As a defense in depth measure, the Import Address Table is now write-protected. Once the loader has obtained all the function pointers, it write-protects the table to make it harder for an attacker to overwrite it.

This write protection isn’t permanent, however. For delay-loaded imports, the Import Address Table holds a pointer to a stub function, so that the first time the module tries to call the imported function, the call is sent to the stub. That stub function looks up the real function and then updates the Import Address Table entry to point to the real function. To perform this update, the delay-load library temporarily makes the Import Address Table read-write, updates the function pointers, and then restores it to read-only status. So there are still small windows of opportunity in which the Import Address Table is unprotected, but the hope is that these windows are quite small and provide enough of an obstacle that attackers won’t consider it a fruitful avenue of attack.

This security mitigation was in place in internal builds, and everything looked pretty good. Then the changes rolled out to the Windows Insider Program, and there were many reports of users not being able to sign into their account.

What’s going on?

The users that couldn’t sign in had installed Windows “enhancement tools” that inject themselves into Explorer and rewrite various parts of the operating system in order to implement their various enhancements. One of them accomplished its nefarious task by patching the Import Address Table in order to detour functions that Explorer used, so it could substitute its own alternative. And that enhancement tool assumed that the Import Address Table was permanently read-write.

What was happening is that users would sign in, Explorer would start up, and then the enhancement tool would inject itself into Explorer and try to patch the Import Address Table. This patch would run afoul of the fact that the Import Address Table is now read-only, so they would crash, taking Explorer down with it.

No Explorer means no desktop, no taskbar, no Start menu.

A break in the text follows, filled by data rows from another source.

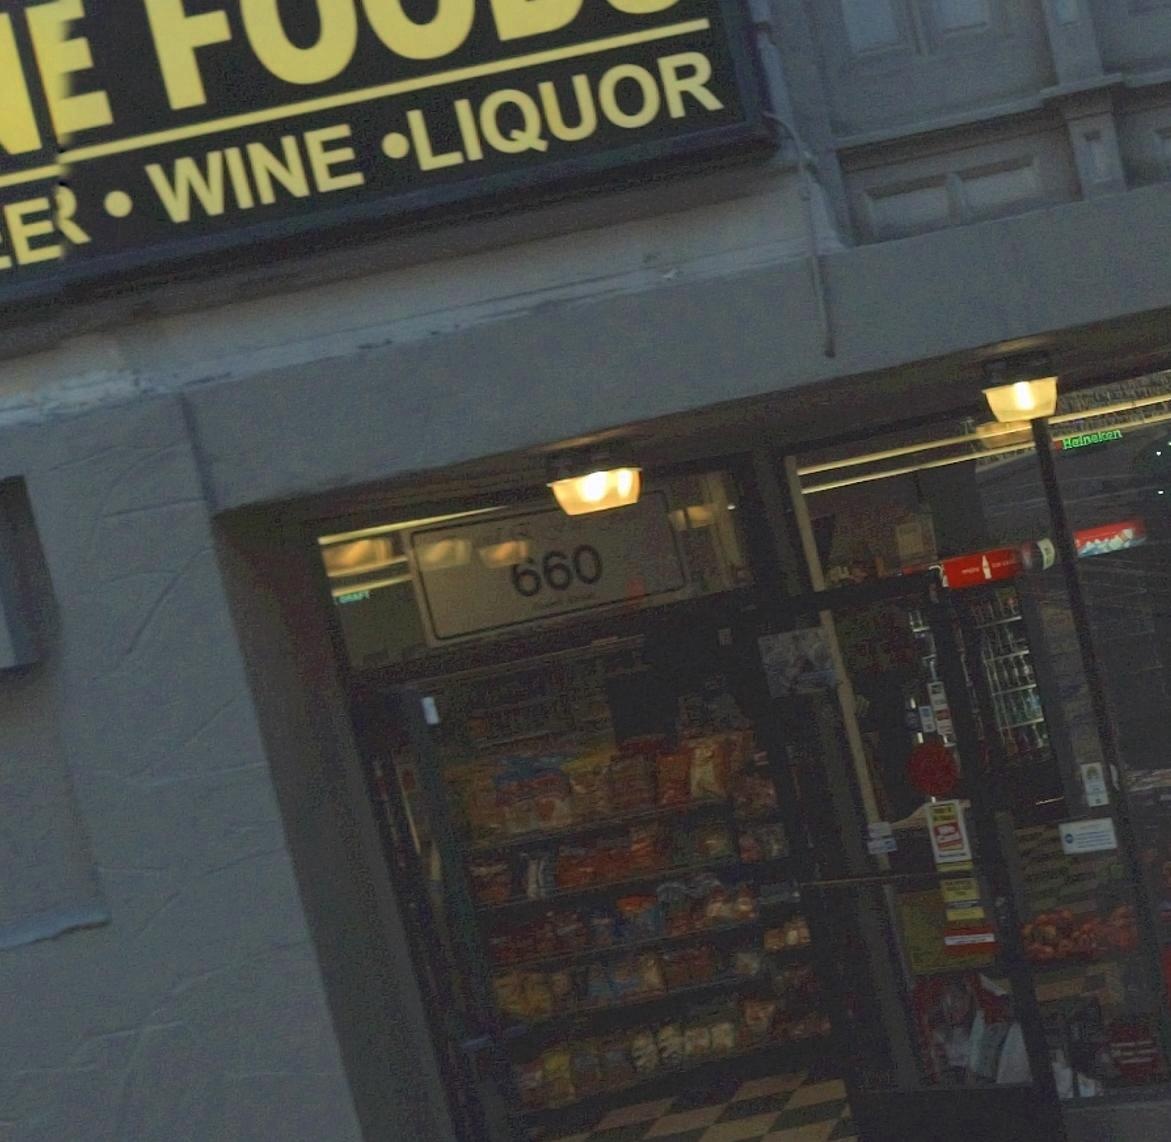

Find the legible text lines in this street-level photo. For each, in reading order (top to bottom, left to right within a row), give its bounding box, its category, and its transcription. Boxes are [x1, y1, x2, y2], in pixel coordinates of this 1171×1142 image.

[0, 42, 731, 271] None: E* * WINE * LIQUOR
[1060, 427, 1125, 452] None: Heineken
[502, 538, 613, 604] StreetNumber: 660
[935, 823, 957, 835] None: We
[936, 829, 961, 845] None: Card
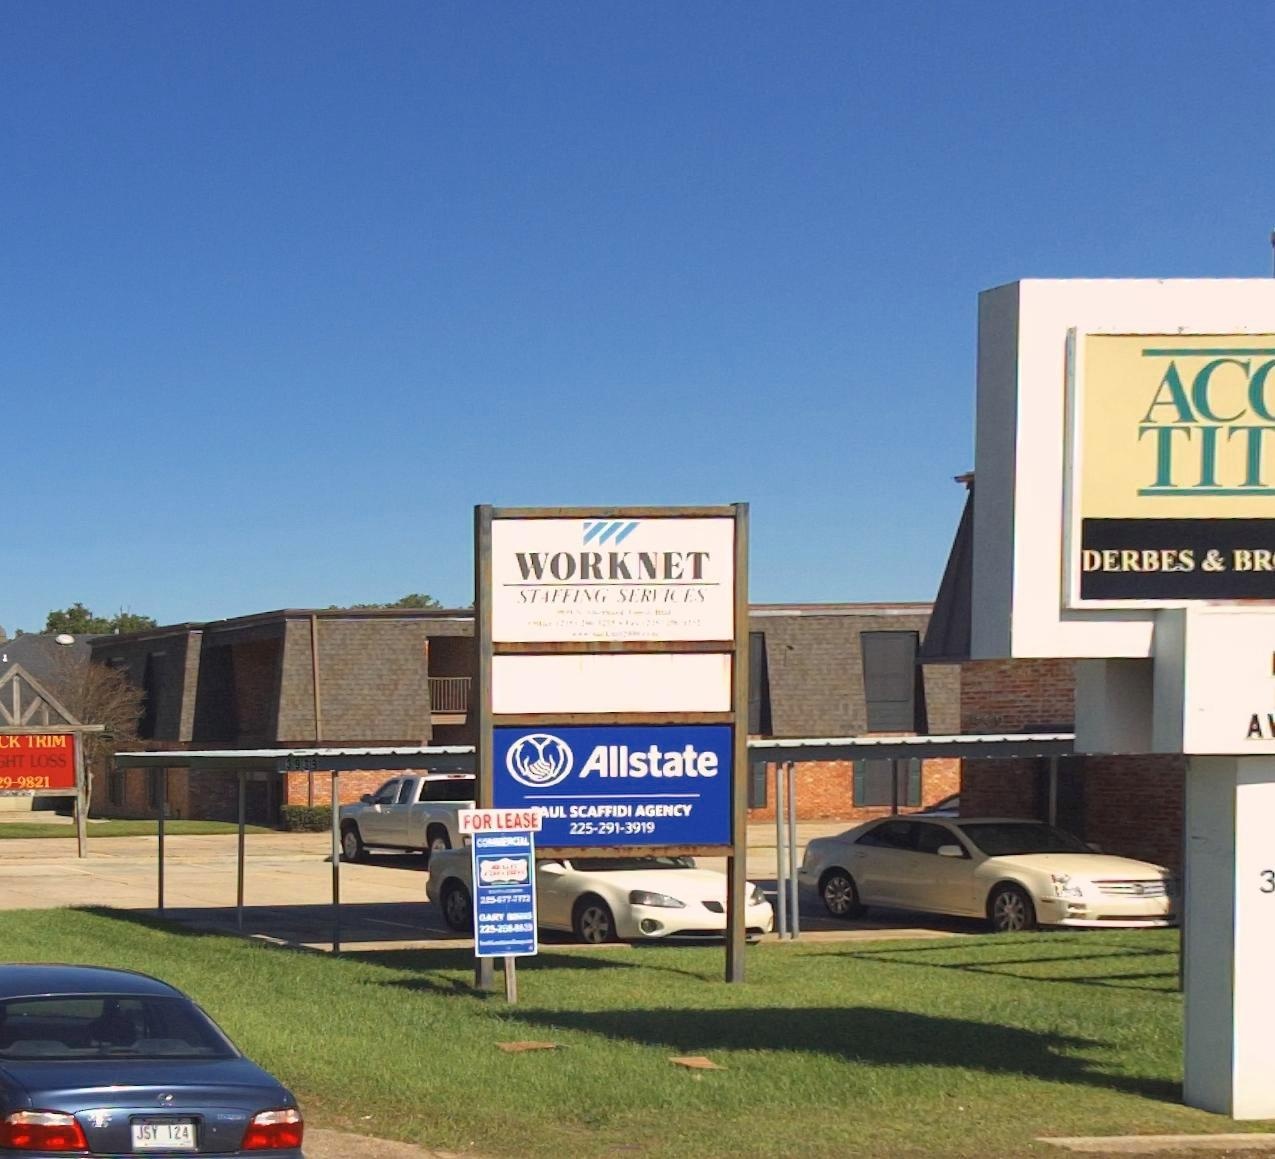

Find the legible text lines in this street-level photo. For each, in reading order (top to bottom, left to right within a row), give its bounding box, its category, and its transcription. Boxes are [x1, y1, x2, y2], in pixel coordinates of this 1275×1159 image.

[1133, 354, 1254, 425] BusinessName: AC
[1135, 423, 1227, 490] BusinessName: TI
[511, 548, 712, 583] BusinessName: WORKNET
[1078, 546, 1274, 575] BusinessName: DERBES & BR
[512, 585, 711, 606] BusinessName: STAFFING SERVICES
[1241, 710, 1268, 742] None: A
[23, 733, 69, 749] BusinessName: TRIM
[3, 752, 70, 770] None: HT LOSS
[284, 756, 321, 771] StreetNumber: 39**
[570, 741, 723, 781] BusinessName: Allstate
[2, 774, 52, 791] None: 9-9821
[460, 809, 542, 832] None: FOR LEASE
[566, 819, 657, 838] None: 225-291-3919
[547, 800, 697, 821] None: UL-SCAFFIDI AGENCY
[1259, 866, 1275, 896] StreetNumber: 3
[477, 923, 493, 935] None: 22
[135, 1121, 191, 1142] None: JSY 124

But we didn’t abandon this additional security measure to accommodate these nefarious programs. Users who have such enhancement tools generally understand that the programs are doing sketchy things. When these types of programs are discovered, we put them on the list of apps that are fundamentally incompatible, and what happens next depends on what kind of update introduces the incompatibility.

If the incompatibility is in a major update of Windows, then the program is placed in the compatibility report for that update, and when users attempt to upgrade, they will be warned of the incompatibility. If it’s a free program, then the upgrade installer advises the user that the program will be uninstalled as part of the upgrade. If it’s a paid program, then the upgrade installer will not force-uninstall the program and require users to do it themselves.

User who still miss the features of that enhancement software can go and reinstall it. And then Explorer will crash at logon. But this time, the blame is properly assigned to “the thing you installed most recently”, which is the enhancement software.

Basically, the upgrade process changed the order of operations. What used to be

Working system
Install Program X
Working system
Upgrade Windows
Broken system ⮭ blame this guy

is now

Working system
Install Program X
Working system
Uninstall Program X
Working system
Upgrade Windows
Working system
Install Program X
Broken system ⮭ blame this guy

On the other hand, things are not so easy if the incompatibility is with an update that comes as part of Patch Tuesday. The patch updater has no opportunity to ask the user questions or gain confirmation. That’s by design, because it would be bad to delay the install of a security update. Those things need to get installed as soon as practical. In this case, Windows also has to tweak itself so that the incompatible “system enhancement” program fails in a more benign way. The enhancement program doesn’t have to keep working, but it can’t crash the system either. This can be done by making some sort of harmless change that nevertheless throws off the enhancement program’s patch logic so that it gives up instead of applying a bad patch.